A Grade 1 winner by Speightstown, Haynesfield had 11 winners last year with one of his runners winning three stakes races. While not putting up flashy numbers in 2015, the stallion is off to a solid start early this year with seven of his 24 runners (29 percent) already winning at least one race as of Feb. 8. As with all of the stallions Airdrie Stud stands, Haynesfield has the farm’s powerful broodmare band behind him to give him added support. While Haynesfield won a stakes race at 2, his best running arguably started late in his 3-year-old year and with the stallion winning his first graded stakes in late November and getting a Grade 1 win as a 4-year-old. If that’s any indication of his runners’ path of progression, the best is yet to come for him. He stands for $10,000 (approx. €8,912/£6,933) this year, the same fee he’s stood at since he retired.

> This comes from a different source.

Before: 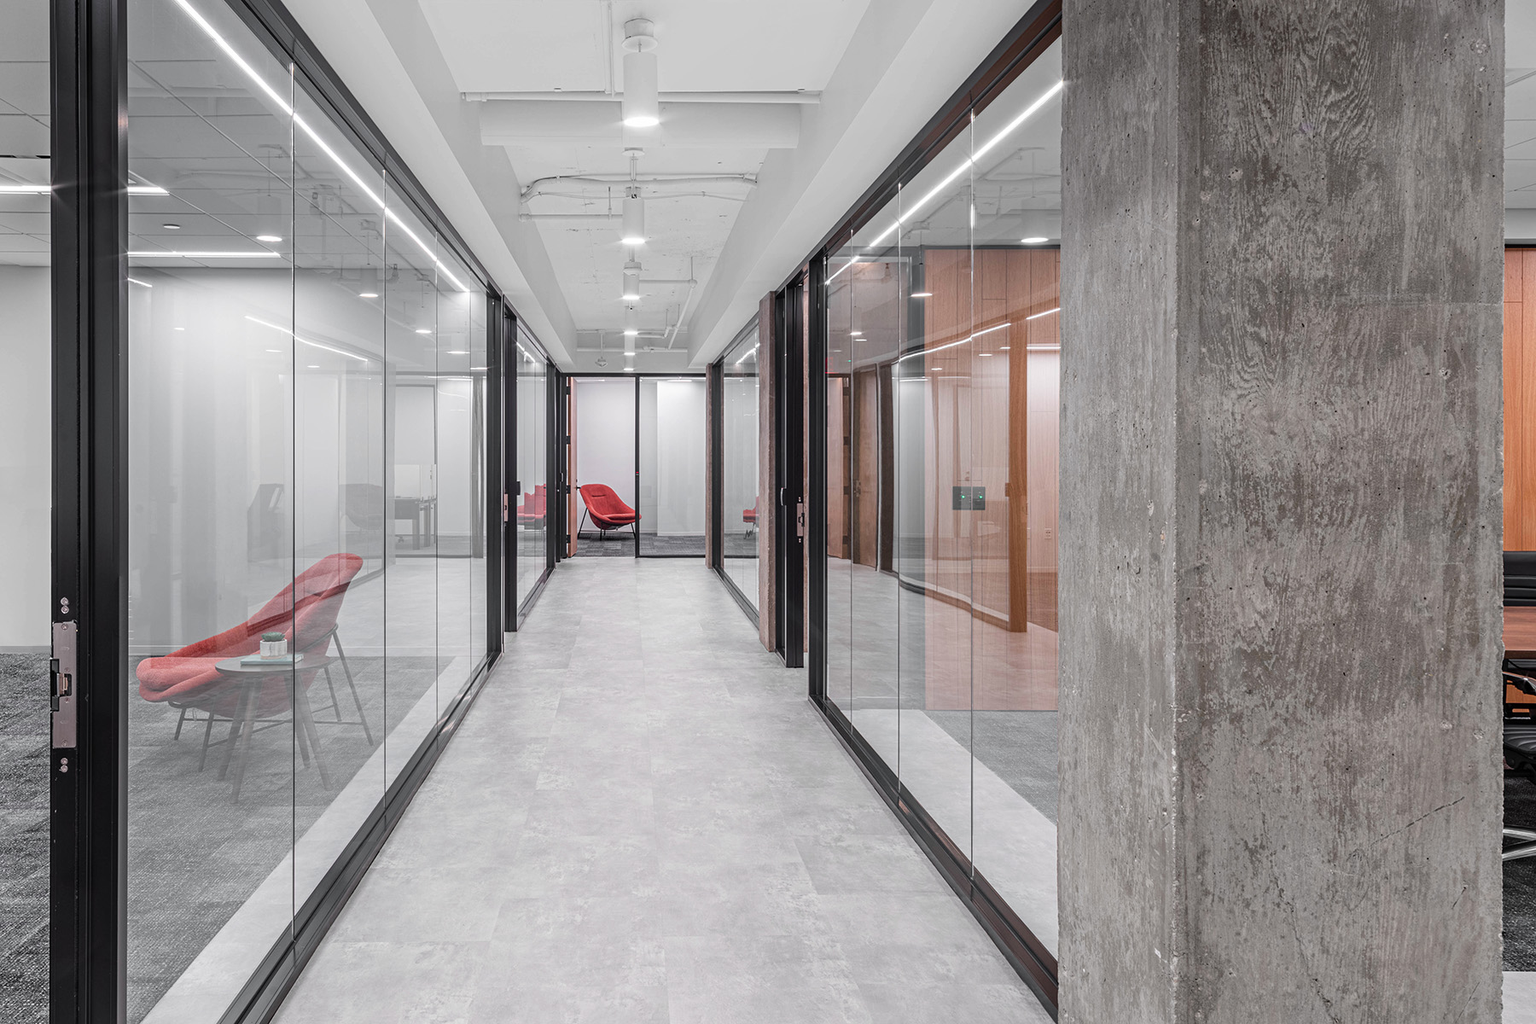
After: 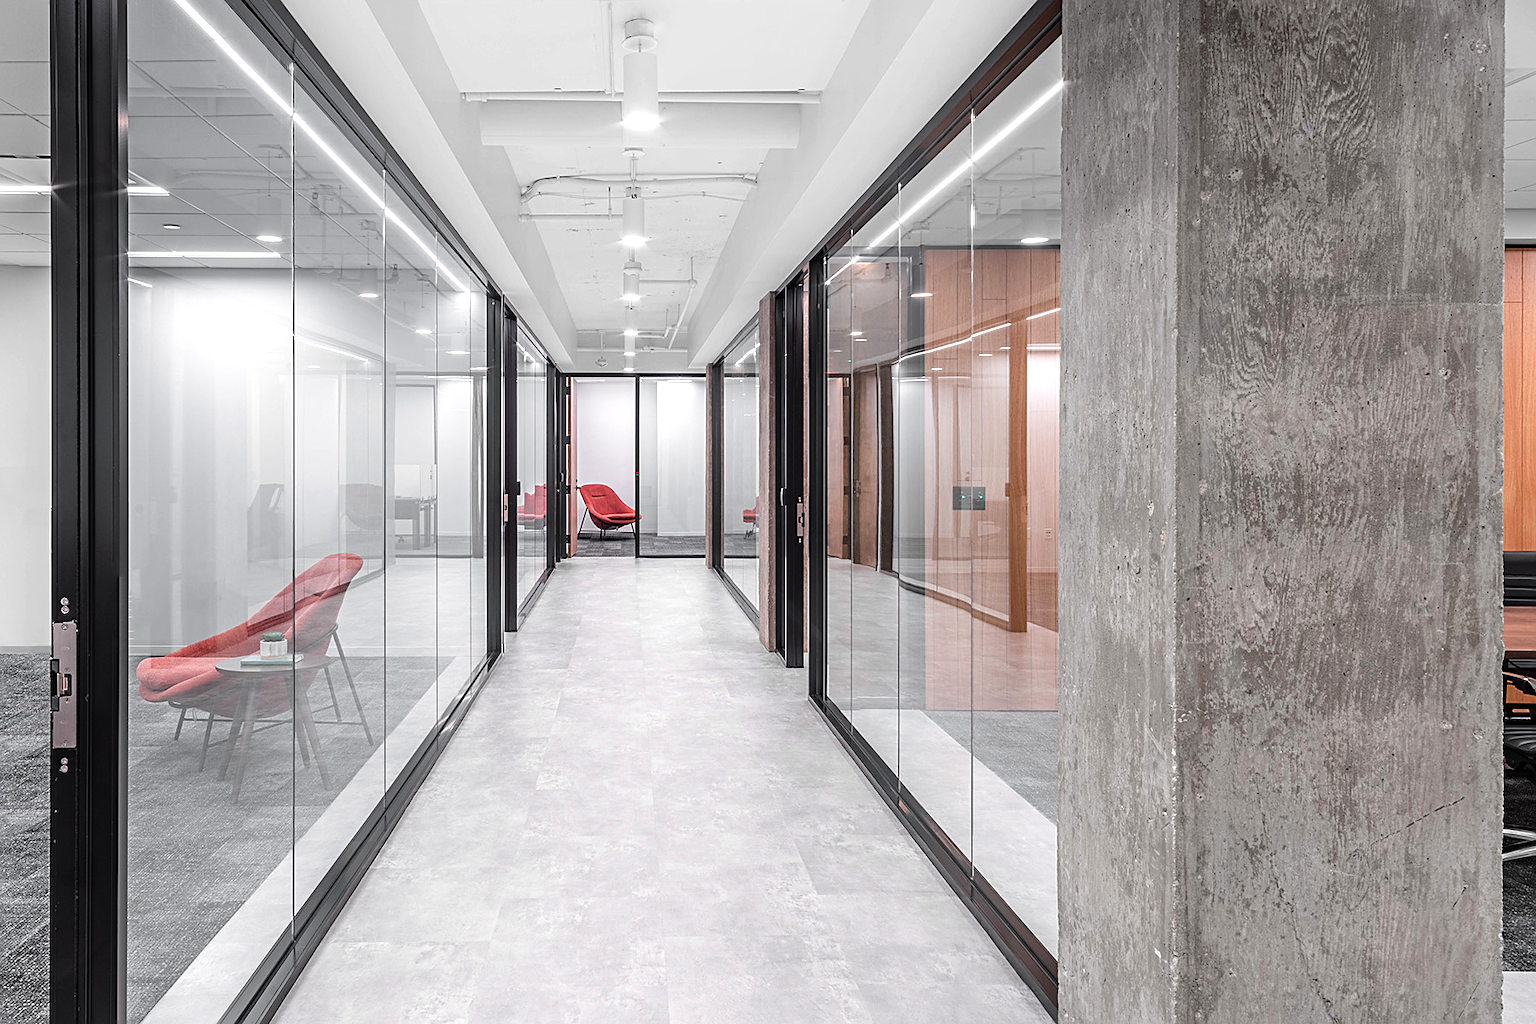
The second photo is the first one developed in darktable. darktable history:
sharpen: radius 1.891, amount 0.415, threshold 1.346
tone equalizer: -8 EV -0.424 EV, -7 EV -0.368 EV, -6 EV -0.35 EV, -5 EV -0.259 EV, -3 EV 0.237 EV, -2 EV 0.35 EV, -1 EV 0.382 EV, +0 EV 0.44 EV, mask exposure compensation -0.503 EV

A dark horse this year may be Florida’s Big Drama (Montbrook), the winner of the 2010 Grade 1 Breeders’ Cup Sprint. A stakes winner every year of his career, from limited foals to race he seems to be succeeding in this avenue too. Last year he finished seventh in the First-Crop rankings with 13 winners from 35 runners for $797,010 in earnings including Affirmed Stakes winner Tribal Drama. He was ranked No. 18 on both the Florida and Southeast lists and this year sits 13th on both lists as of Feb. 8. Even though the stallion only had one stakes winner last year, he had five other horses place in stakes races, giving him 15.4 percent blacktype earners from starters. He is off to a slow start this year with just one winner from 22 starters but has 41 2-year-olds revving up for their first starts later this year. At a fee of $15,000, he is currently the most expensive stallion in Florida.